I was driving thru the OC today anyway, so I decided to stop by the stadium. Not to be a masochist, not to try for an autograph, just to connect. I pulled up to purposefully park in the diamond club parking by the Helmets that I would never get for a game. There were maybe ten cars. Over by the offices there were lots of cars parked. I thought maybe a lot of season seat holders are asking for refunds on their postseason packages instead of keeping the monies reserved as down payments on 2009. You gotta think in a cash-tight economy that some of them need an infusion of the green and that, repaid and clear, some of them won’t be back.
By the 3B Gate a truck was loading up what appeared to be the disassembled parts of the vendor booths, those irritating saps hollering to win season tickets if you just give them you personal ID-theft ready information. A reminder that the Angels’ biggest sponsor was Shell Vacations Club, a TIME-SHARE outfit. So there were PVC tubes, tables and signage. A lone folding table stood at the front of the stadium on the bricks.
I went into the store. There was one other guy in there buying stuff. There were three girls working. Nothing had been discounted yet. I asked if they had been busy. They emphatically answered "No." Fact of life: If a girl in her 20s gives a guy in his 40s the time of day it is because she is bored as shit. These three girls were so bored, they were up for an extensive chat session. "We were busy earlier today with returns." I asked her if that meant they were returning merchandise to the manufacturer or a warehouse. "No, no. People are bringing back their jerseys and jackets for refunds." I was stunned, "WHAT!?!?" They explained that any merchandise can be returned if the person has the receipt and the tags are still on them. The only exceptions are if the item has obviously been worn.
"So a lot of people are jumping off the bandwagon and want their money back?" I asked, almost scared of the answer I would be given. "Oh yeah," they said in unison, matter-of-factly, like jaded retail pros who know the way the system works. This is now easily my longest conversation with a group of 20-something chicks since I was, oh 25, almost 20 years ago. They needed no prompting from this point on. One told about a guy who brought back men’s women’s and children’s jerseys, caps and shirts and said his neighbors were Dodgers fans and that his family just could not wear their Angels stuff. One mentioned that a lot of people were pissed about the early exit. They all nodded that this was the common refrain from customers.

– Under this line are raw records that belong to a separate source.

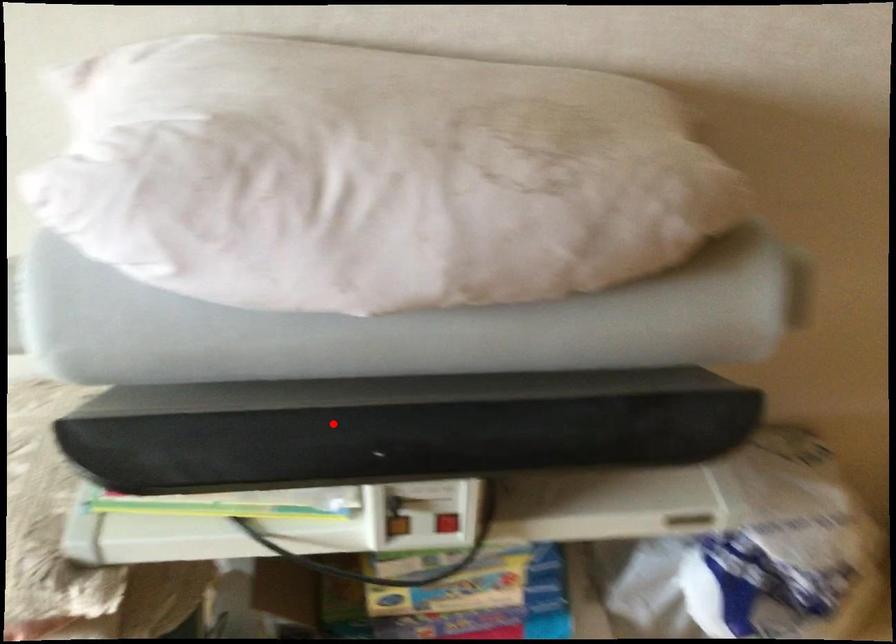
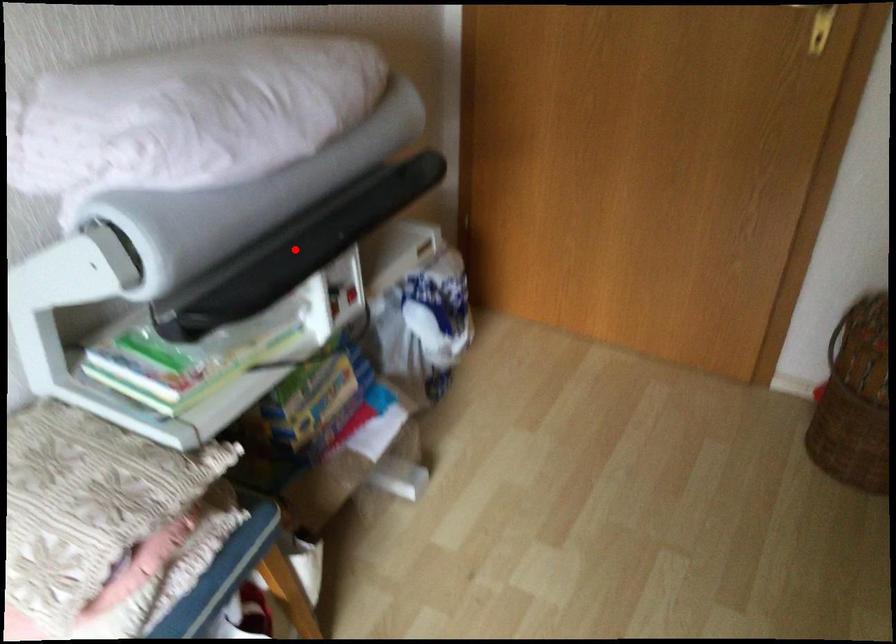
I am providing you with two images of the same scene from different viewpoints. A red point is marked on the first image and another point is marked on the second image. Is the marked point in image1 the same physical position as the marked point in image2?

Yes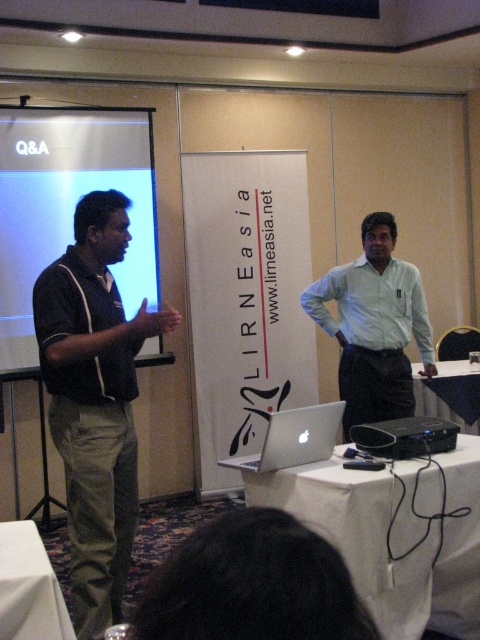
Question: Which point is closer to the camera?

Choices:
 (A) white fabric table at center
 (B) light blue shirt at center
 (C) dark green shirt at left

Answer: (C)

Question: Observing the image, what is the correct spatial positioning of white cloth-covered table at center in reference to silver metallic laptop at center?

Choices:
 (A) above
 (B) below

Answer: (B)

Question: Which object is closer to the camera taking this photo?

Choices:
 (A) dark green shirt at left
 (B) white cloth-covered table at center
 (C) light blue shirt at center
 (D) white glossy projection screen at upper left

Answer: (A)

Question: Estimate the real-world distances between objects in this image. Which object is farther from the light blue shirt at center?

Choices:
 (A) white glossy projection screen at upper left
 (B) white cloth-covered table at center
 (C) silver metallic laptop at center
 (D) black plastic projector at center

Answer: (A)

Question: Is white glossy projection screen at upper left below silver metallic laptop at center?

Choices:
 (A) yes
 (B) no

Answer: (B)

Question: Observing the image, what is the correct spatial positioning of white cloth-covered table at center in reference to silver metallic laptop at center?

Choices:
 (A) right
 (B) left

Answer: (A)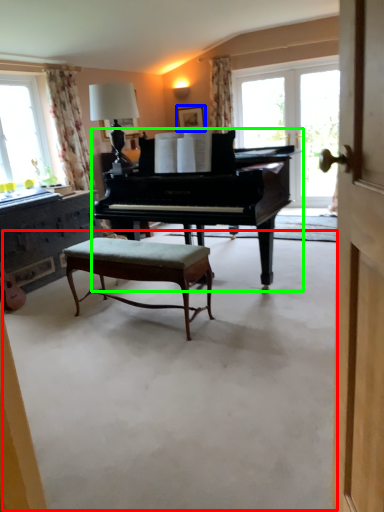
Question: Which object is positioned closest to concrete (highlighted by a red box)? Select from picture frame (highlighted by a blue box) and piano (highlighted by a green box).

Choices:
 (A) picture frame
 (B) piano

Answer: (B)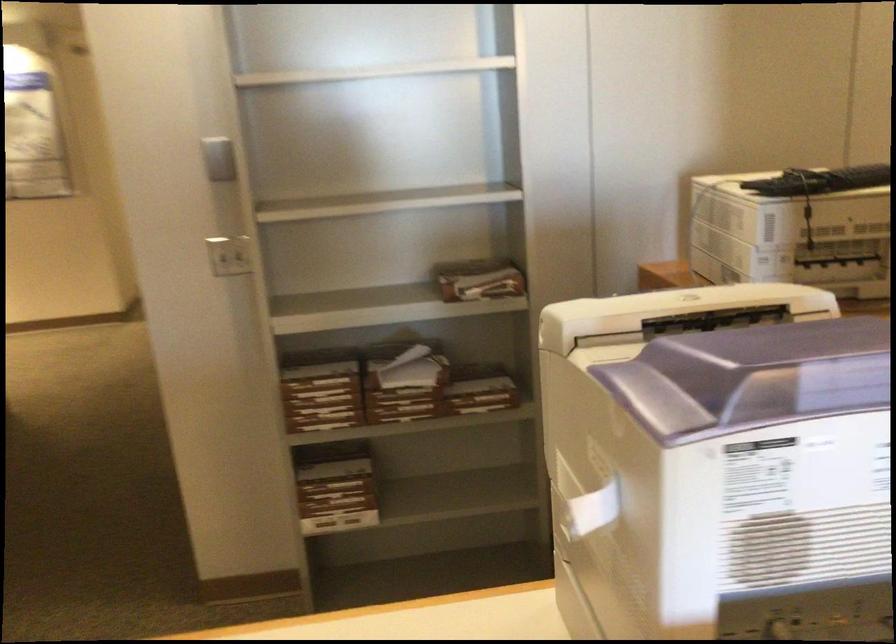
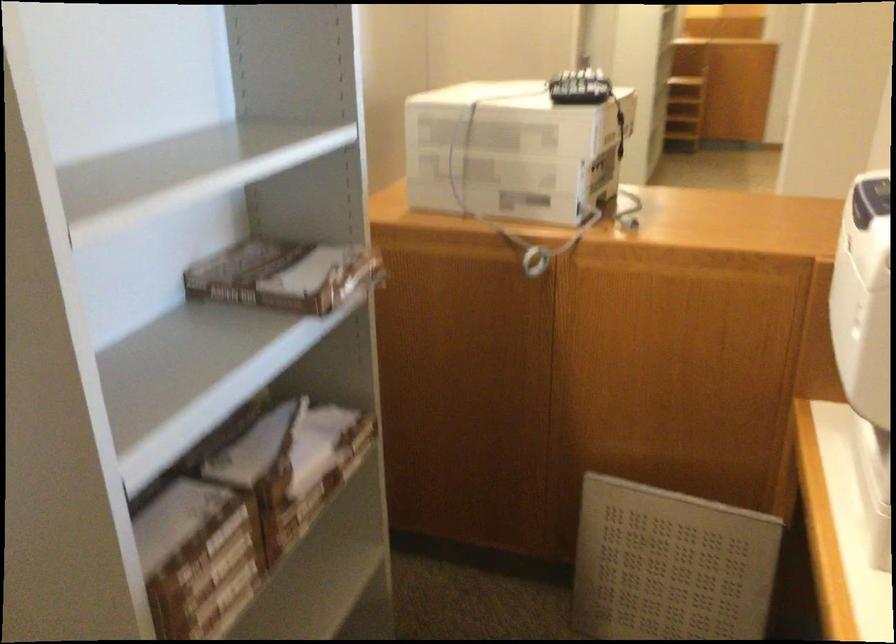
The point at [469,270] is marked in the first image. Where is the corresponding point in the second image?

(280, 275)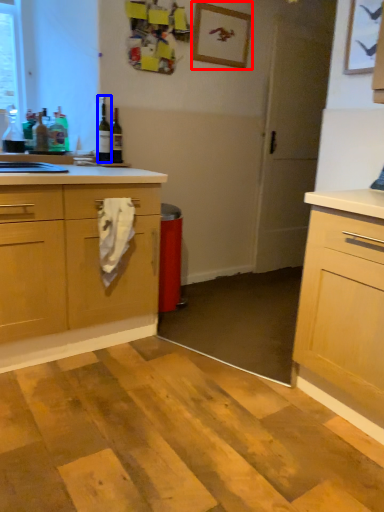
Question: Among these objects, which one is farthest to the camera, picture frame (highlighted by a red box) or bottle (highlighted by a blue box)?

Choices:
 (A) picture frame
 (B) bottle

Answer: (A)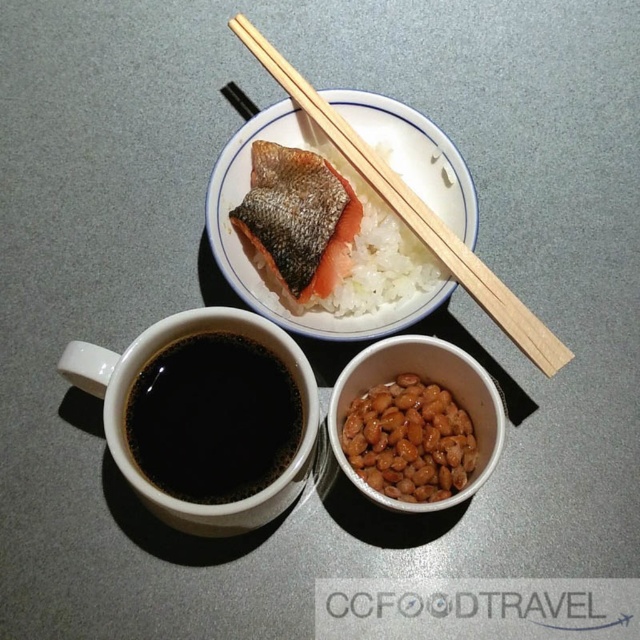
You are a food critic evaluating the presentation of this meal. Based on the height of the white polished rice at center and the wooden chopsticks at upper center, which item appears taller?

The wooden chopsticks at upper center are taller than the white polished rice at center.

You are trying to pick up the wooden chopsticks at upper center to eat the white polished rice at center. Can you reach them without moving the rice?

The wooden chopsticks at upper center is behind white polished rice at center, so you cannot reach them without moving the rice first.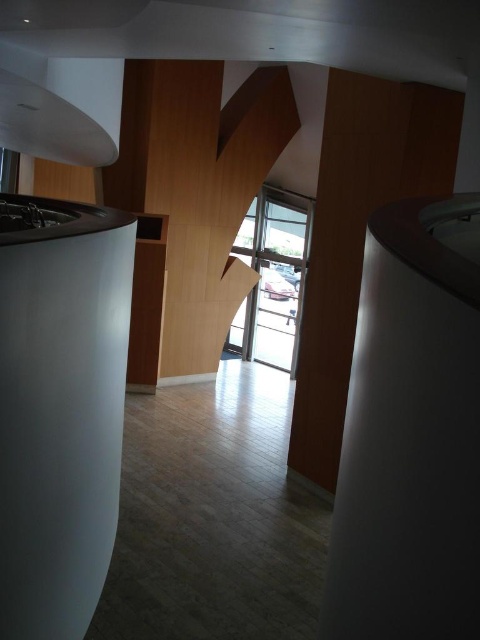
You are a visitor standing in the room and want to exit through the transparent glass door at center. To reach it, you must first walk around the white matte pillar at left. Which direction should you move relative to the pillar to approach the door?

Since the white matte pillar at left is below the transparent glass door at center, you should move to the right of the white matte pillar at left to approach the transparent glass door at center.

You are an interior designer planning to place a 1.2 meter wide sofa between the white matte pillar at left and the transparent glass door at center. Based on their widths, will the sofa fit in the space between them?

The white matte pillar at left has a lesser width compared to transparent glass door at center. Since the pillar is narrower, the total available space between them might accommodate the 1.2 meter sofa, but exact dimensions are needed for confirmation.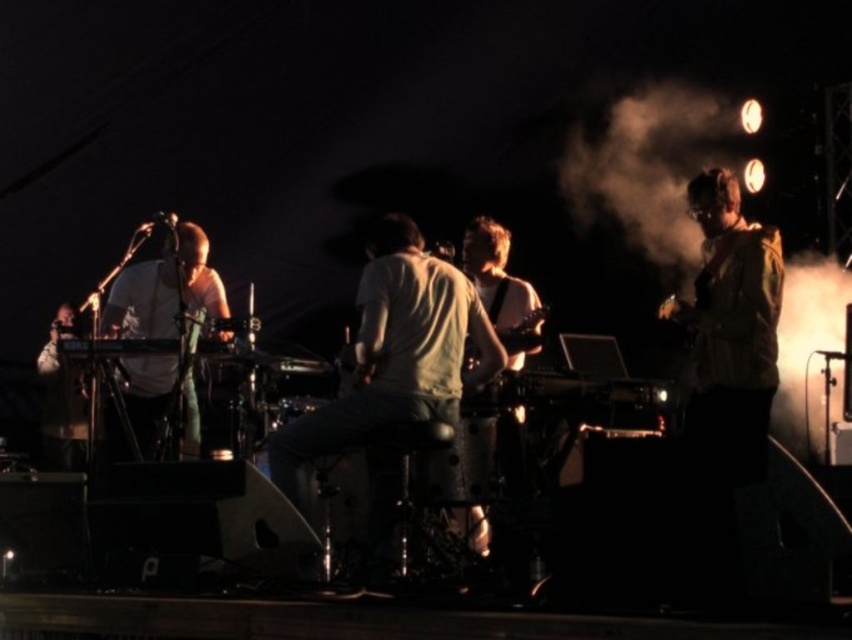
Is white matte shirt at center to the left of white matte keyboard at center from the viewer's perspective?

In fact, white matte shirt at center is to the right of white matte keyboard at center.

Between white matte shirt at center and white matte keyboard at center, which one has less height?

With less height is white matte keyboard at center.

Where is `white matte shirt at center`? The height and width of the screenshot is (640, 852). white matte shirt at center is located at coordinates (393, 356).

Can you confirm if white fog at right is positioned below white matte shirt at center?

No, white fog at right is not below white matte shirt at center.

Does white fog at right have a smaller size compared to white matte shirt at center?

Yes, white fog at right is smaller than white matte shirt at center.

Who is more forward, (649, 252) or (373, 266)?

Point (373, 266) is more forward.

Where is `white fog at right`? white fog at right is located at coordinates (649, 168).

Is white matte keyboard at center bigger than matte white keyboard at left?

No.

Is point (160, 314) positioned after point (58, 442)?

No.

Which is in front, point (147, 445) or point (43, 378)?

Point (147, 445) is more forward.

Locate an element on the screen. white matte keyboard at center is located at coordinates (165, 289).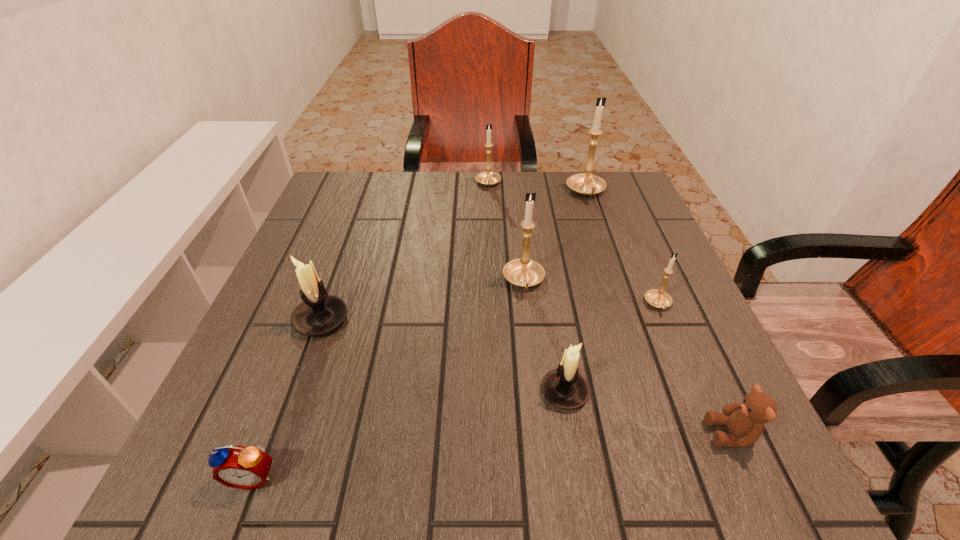
Locate an element on the screen. The image size is (960, 540). free space between the biggest gold candle holder and the smallest gold candle holder is located at coordinates (622, 248).

I want to click on vacant area between the right white candle holder and the red alarm clock, so click(x=409, y=434).

The image size is (960, 540). I want to click on free area in between the seventh shortest object and the smallest gold candle holder, so click(591, 293).

The width and height of the screenshot is (960, 540). I want to click on free space between the alarm clock and the tallest object, so click(x=420, y=334).

Identify the location of free area in between the leftmost candle holder and the smallest gold candle holder. Image resolution: width=960 pixels, height=540 pixels. (490, 312).

Identify which object is the closest to the third biggest gold candle holder. Please provide its 2D coordinates. Your answer should be formatted as a tuple, i.e. [(x, y)], where the tuple contains the x and y coordinates of a point satisfying the conditions above.

[(587, 184)]

The height and width of the screenshot is (540, 960). What are the coordinates of `object that is the nearest to the second smallest gold candle holder` in the screenshot? It's located at (587, 184).

Select which candle holder appears as the second closest to the fifth shortest candle holder. Please provide its 2D coordinates. Your answer should be formatted as a tuple, i.e. [(x, y)], where the tuple contains the x and y coordinates of a point satisfying the conditions above.

[(657, 298)]

At what (x,y) coordinates should I click in order to perform the action: click on candle holder object that ranks as the second closest to the second tallest candle holder. Please return your answer as a coordinate pair (x, y). The width and height of the screenshot is (960, 540). Looking at the image, I should click on (657, 298).

Where is `gold candle holder identified as the fourth closest to the leftmost candle holder`? Image resolution: width=960 pixels, height=540 pixels. gold candle holder identified as the fourth closest to the leftmost candle holder is located at coordinates (587, 184).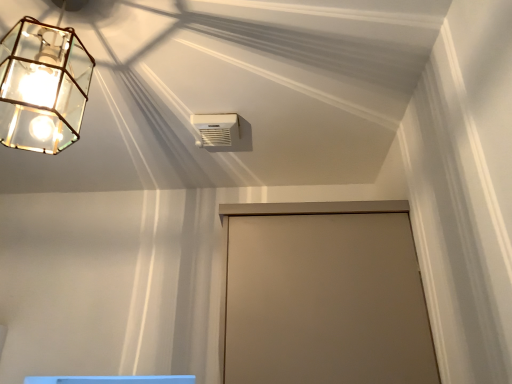
Identify the location of beige matte door at center. (324, 295).

The height and width of the screenshot is (384, 512). I want to click on beige matte door at center, so click(324, 295).

Considering the points (34, 144) and (326, 240), which point is in front, point (34, 144) or point (326, 240)?

The point (326, 240) is in front.

Is clear glass lantern at upper left positioned with its back to beige matte door at center?

No, beige matte door at center is not at the back of clear glass lantern at upper left.

Does clear glass lantern at upper left have a smaller size compared to beige matte door at center?

Indeed, clear glass lantern at upper left has a smaller size compared to beige matte door at center.

Looking at this image, is clear glass lantern at upper left far away from beige matte door at center?

No, clear glass lantern at upper left is not far away from beige matte door at center.

Is white plastic air conditioning unit at upper center bigger than beige matte door at center?

No.

Can you see white plastic air conditioning unit at upper center touching beige matte door at center?

white plastic air conditioning unit at upper center and beige matte door at center are clearly separated.

Is white plastic air conditioning unit at upper center turned away from beige matte door at center?

That's not correct — white plastic air conditioning unit at upper center is not looking away from beige matte door at center.

From a real-world perspective, is white plastic air conditioning unit at upper center on beige matte door at center?

Yes.

From a real-world perspective, who is located lower, white plastic air conditioning unit at upper center or clear glass lantern at upper left?

clear glass lantern at upper left is physically lower.

Which object is positioned more to the right, white plastic air conditioning unit at upper center or clear glass lantern at upper left?

white plastic air conditioning unit at upper center.

Is white plastic air conditioning unit at upper center aimed at clear glass lantern at upper left?

No, white plastic air conditioning unit at upper center is not aimed at clear glass lantern at upper left.

Between beige matte door at center and clear glass lantern at upper left, which one appears on the right side from the viewer's perspective?

beige matte door at center is more to the right.

Can you tell me how much beige matte door at center and clear glass lantern at upper left differ in facing direction?

7.75 degrees separate the facing orientations of beige matte door at center and clear glass lantern at upper left.

Is the depth of beige matte door at center greater than that of clear glass lantern at upper left?

Yes, it is behind clear glass lantern at upper left.

Identify the location of lamp on the left of beige matte door at center. (42, 86).

Can we say clear glass lantern at upper left lies outside white plastic air conditioning unit at upper center?

Yes, clear glass lantern at upper left is outside of white plastic air conditioning unit at upper center.

Is clear glass lantern at upper left wider than white plastic air conditioning unit at upper center?

Correct, the width of clear glass lantern at upper left exceeds that of white plastic air conditioning unit at upper center.

There is a clear glass lantern at upper left. Identify the location of air conditioning above it (from a real-world perspective). (216, 129).

Is point (297, 359) farther from viewer compared to point (222, 117)?

No, it is in front of (222, 117).

From a real-world perspective, does beige matte door at center stand above white plastic air conditioning unit at upper center?

No, from a real-world perspective, beige matte door at center is not above white plastic air conditioning unit at upper center.

Is beige matte door at center bigger or smaller than white plastic air conditioning unit at upper center?

Considering their sizes, beige matte door at center takes up more space than white plastic air conditioning unit at upper center.

Is beige matte door at center next to white plastic air conditioning unit at upper center?

No, beige matte door at center is not in contact with white plastic air conditioning unit at upper center.

Identify the location of lamp on the left of beige matte door at center. The height and width of the screenshot is (384, 512). (42, 86).

I want to click on door located in front of the white plastic air conditioning unit at upper center, so point(324,295).

Which object lies nearer to the anchor point white plastic air conditioning unit at upper center, beige matte door at center or clear glass lantern at upper left?

clear glass lantern at upper left is positioned closer to the anchor white plastic air conditioning unit at upper center.

Which object lies further to the anchor point white plastic air conditioning unit at upper center, clear glass lantern at upper left or beige matte door at center?

The object further to white plastic air conditioning unit at upper center is beige matte door at center.

Looking at the image, which one is located closer to clear glass lantern at upper left, beige matte door at center or white plastic air conditioning unit at upper center?

white plastic air conditioning unit at upper center lies closer to clear glass lantern at upper left than the other object.

Looking at this image, estimate the real-world distances between objects in this image. Which object is further from beige matte door at center, white plastic air conditioning unit at upper center or clear glass lantern at upper left?

clear glass lantern at upper left.

Looking at the image, which one is located further to beige matte door at center, clear glass lantern at upper left or white plastic air conditioning unit at upper center?

clear glass lantern at upper left is further to beige matte door at center.

Looking at the image, which one is located closer to clear glass lantern at upper left, white plastic air conditioning unit at upper center or beige matte door at center?

Based on the image, white plastic air conditioning unit at upper center appears to be nearer to clear glass lantern at upper left.

I want to click on air conditioning between clear glass lantern at upper left and beige matte door at center in the vertical direction, so click(x=216, y=129).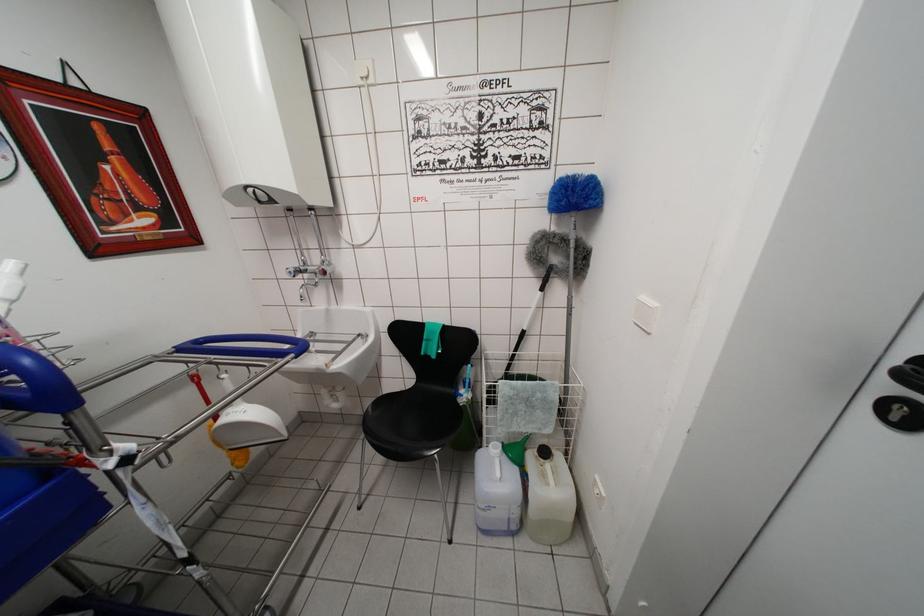
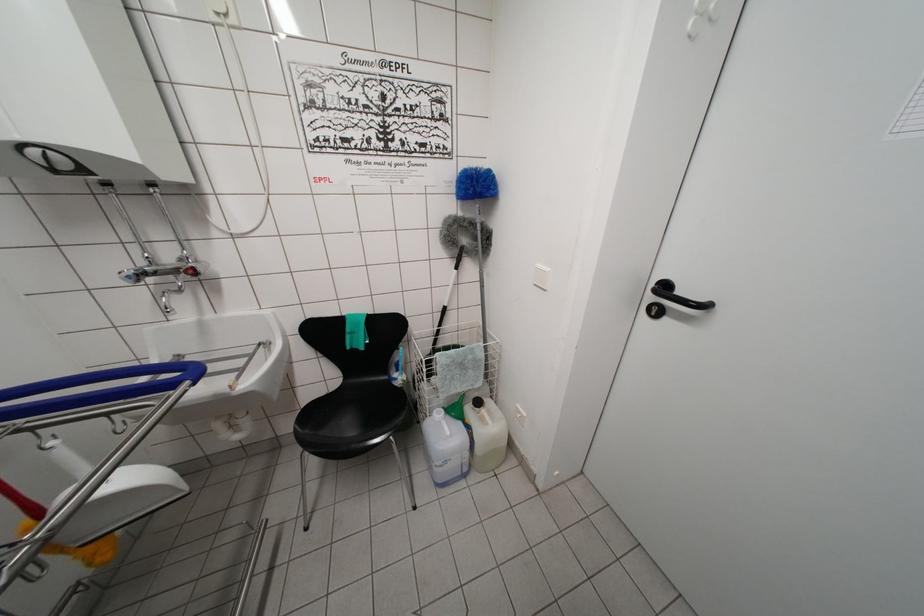
Question: The camera is either moving clockwise (left) or counter-clockwise (right) around the object. The first image is from the beginning of the video and the second image is from the end. Is the camera moving left or right when shooting the video?

Choices:
 (A) Left
 (B) Right

Answer: (A)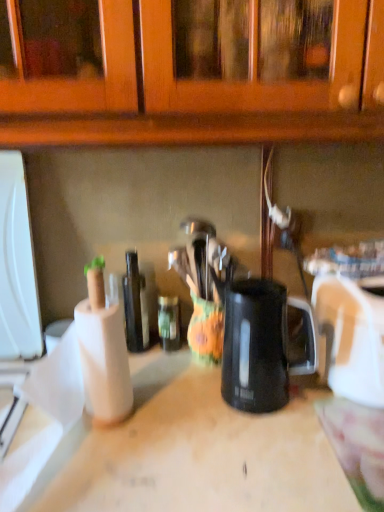
The width and height of the screenshot is (384, 512). Identify the location of free space in front of green glass bottle at center, the 1th bottle positioned from the right. (170, 383).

If you like the Angels enough to be reading about them on internet blogs you have probably come across the refrain that Angels fans are just bandwagoneers. I have written passionately that this is not the case; a core fan base has always been here. Well, today, the opposite rang true, to the sound of cash registers clinking in reverse.
I had seen the death last night, written about it into the wee hours and read about it all over again this morning. And now I had attended the funeral, just a preacher, me and the sun.
I left the store without buying anything. A truck was picking up that last folding table out front. The other one down the line was gone. My journalistic instinct to take a picture of all these events was outweighed by my fan’s still-broken heart. I stopped on the way back to the car and had to mark the moment. I lifted the camera and snapped the Big A. When I started the car, Elton John’s "I’m Still Standing" was on the radio. I examined the picture I had taken on my camera’s digital screen and for the first time in 18 hours, I smiled. The first thing we have for the 2009 season is a theme song. YEah yeah yeah.